Weighted Medicine Ball Push-up
Muscle Groups: Chest, Triceps
Weighted Medicine Ball Push-up focuses on Chest, Triceps, with Shoulders, Abs working as supporting muscles.
How to Perform
Follow these step-by-step instructions to perform Weighted Medicine Ball Push-up with proper form and technique.
- 1
Start in a plank position with your hands on a medicine ball, keeping your body straight from head to heels.
- 2
Lower your chest toward the ball by bending your elbows, keeping your body aligned.
- 3
Push through your palms to return to the starting position.
Tips for Success
These tips will help you perform Weighted Medicine Ball Push-up safely and effectively while maintaining proper form.
-
Keep your core tight to avoid sagging your hips.
-
Ensure your elbows are at a 45-degree angle from your body during the push-up.
-
Use a medicine ball that challenges you but does not compromise your form.
Secondary Muscles
While Weighted Medicine Ball Push-up primarily targets Chest, Triceps , this exercise also activates several secondary muscle groups during the movement.
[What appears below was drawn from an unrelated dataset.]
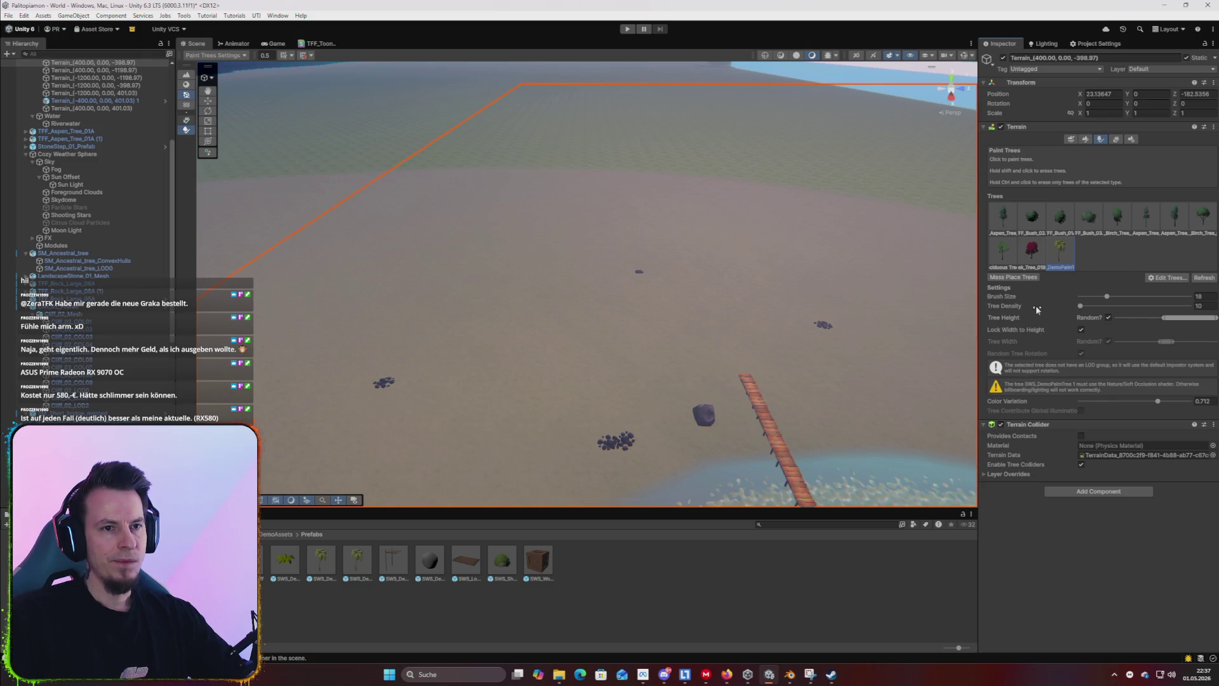
click(653, 272)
These supporting muscles include Shoulders, Abs . Engaging these secondary muscles helps stabilize your body throughout the exercise, improves overall coordination, and contributes to balanced muscle development.
Related Exercises
If you enjoyed Weighted Medicine Ball Push-up, you might also want to try these related exercises that target similar muscle groups.
These exercises work the same primary muscles as Weighted Medicine Ball Push-up, making them excellent alternatives for variety in your training program or complementary movements to include in the same workout session. Mixing different exercises that target similar muscle groups helps prevent plateaus, reduces overuse injuries, and keeps your workouts engaging and effective.